I'm tgrying to resize a data point label in an Excel chart. (Excel 2002) According to the Excel help file:

"Click the chart area, the plot area, or the legend you want to move or resize. 
To move an item, point to the item, and then drag it to another location. 
To resize an item, point to a sizing handle. When the pointer changes to a double-headed arrow, drag the sizing handle until the item is the size you want."

I'm used to doing this in lots of other programs but I can't get it to work in my Excel charts. Does that mean I cannot resize data point data labels in Excel?

Don


----------



## jnoonananster (May 9, 2007)

Don, I have the same problem and have been trying to solve it for two weeks now. I can't find any answers. Someone please help!!!


----------



## Zack Barresse (Jul 25, 2004)

Can either of you two upload a sample file please?
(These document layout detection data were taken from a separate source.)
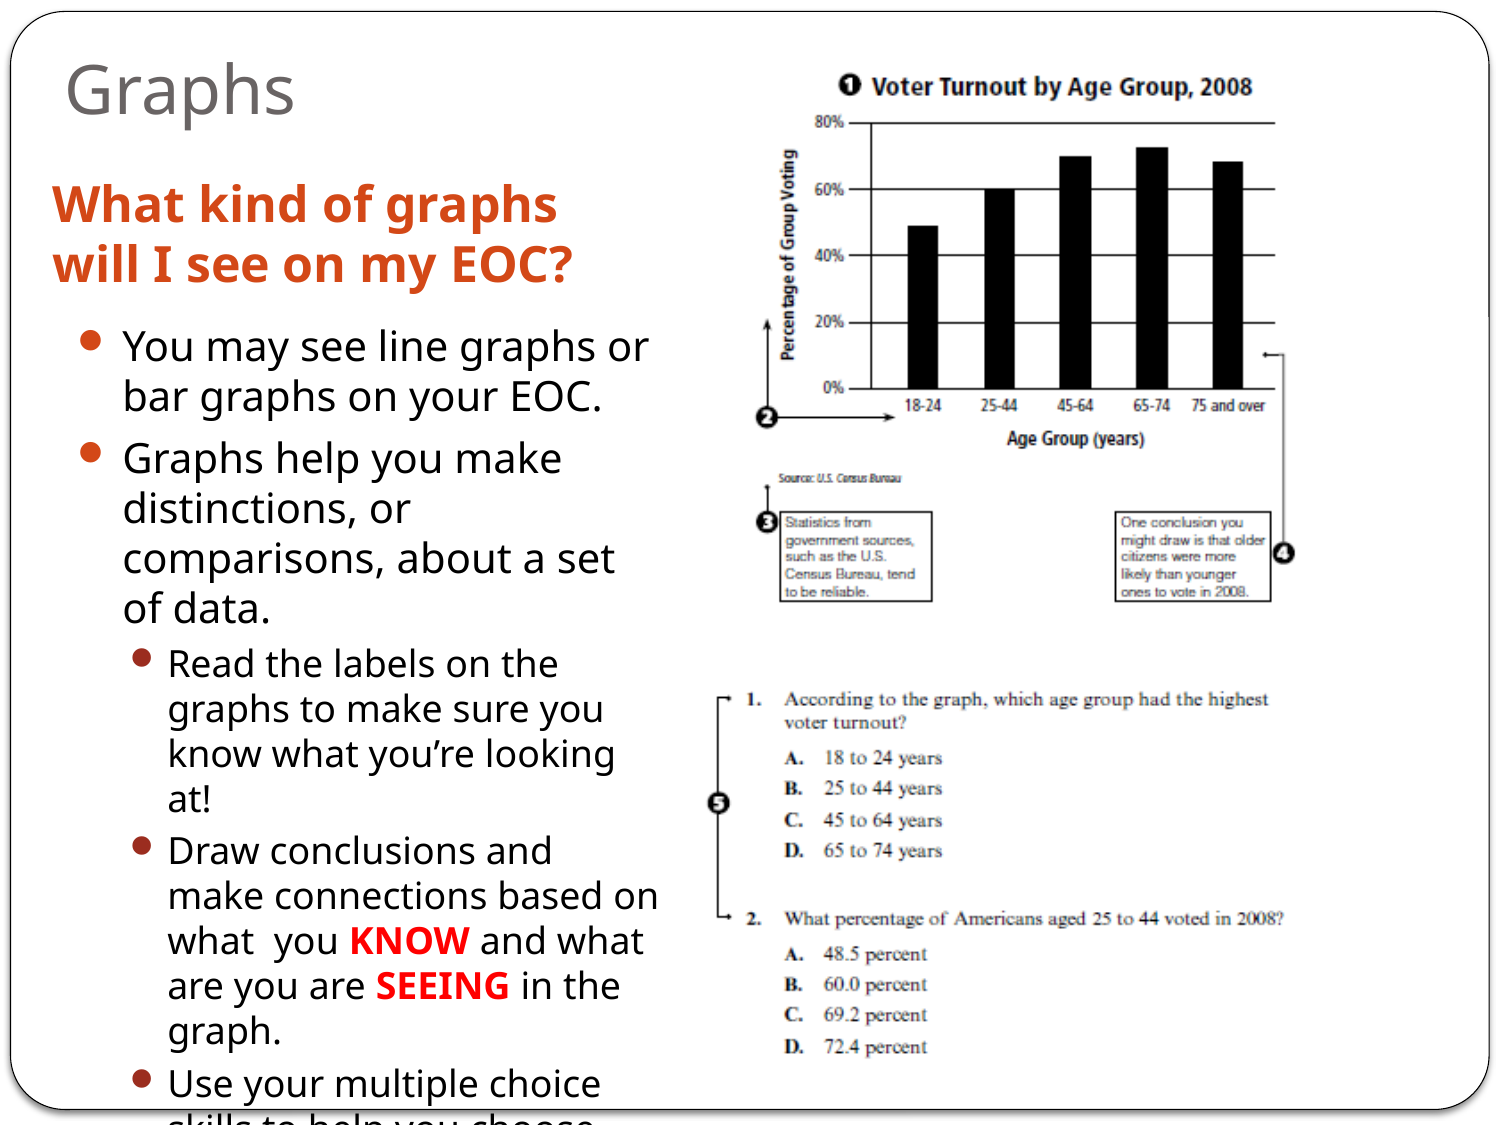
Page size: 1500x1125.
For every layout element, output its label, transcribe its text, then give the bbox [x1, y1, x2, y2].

title Graphs [50, 37, 1325, 225]
list What kind of graphs will I see on my EOC? [36, 174, 651, 301]
list You may see line graphs or bar graphs on your EOC. Graphs help you make distinctions, or comparisons, about a set of data. Read the labels on the graphs to make sure you know what you’re looking at! Draw conclusions and make connections based on what you KNOW and what are you are SEEING in the graph. Use your multiple choice skills to help you choose the best answer. [62, 312, 675, 950]
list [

And jnoonananster, welcome to the board!


----------



## dmcclure (Jul 29, 1999)

Hi - Thanks for the offer to review the file. However, it's been a couple of months since posted the problem and I can't remember what spreadsheet I was working on then. I guess I found a way to work around the problem or it went away on it's own!

Don


----------



## jnoonananster (May 9, 2007)

It's not the hugest deal in the world, but I would like to have control over the size (width and height) of the label boxes. I have been able to edit the text inside (font and size, breaks), but the set bounding box is a real limitation regardless. Thanks for taking a look.


----------



## slurpee55 (Oct 20, 2004)

Jnoonananster, to start with,you file is in PowerPoint, not Excel, so the pictures you have are Metafiles - a type of picture, You probably originally made them in Excel or based them on an Excel spreadsheet. If you want to edit the labels for them, I think you have to do it in the original graph, not the picture copied into PowerPoint.


----------



## dmcclure (Jul 29, 1999)

I found the file that started all this and I've attached it. I cannot change the data point label box. For example: see the data point labeled " Fences/gravel/mailboxes 8%". I'd like to increase the width so "Fences/gravel/mailboxes" all fits on one line.

Don


----------



## Zack Barresse (Jul 25, 2004)

I'm afraid you cannot edit/change those. You cannot even do this programmatically through VBA. you can, however, replace it with a standard textbox and have the ability to resize it, but then you also lose the native ability to have it linked to your chart [location]. Sorry.


----------



## dmcclure (Jul 29, 1999)

Well - That's sorta dumb! Maybe in Excel 2025 they'll fix that.
Thanks for the answer.

Don


----------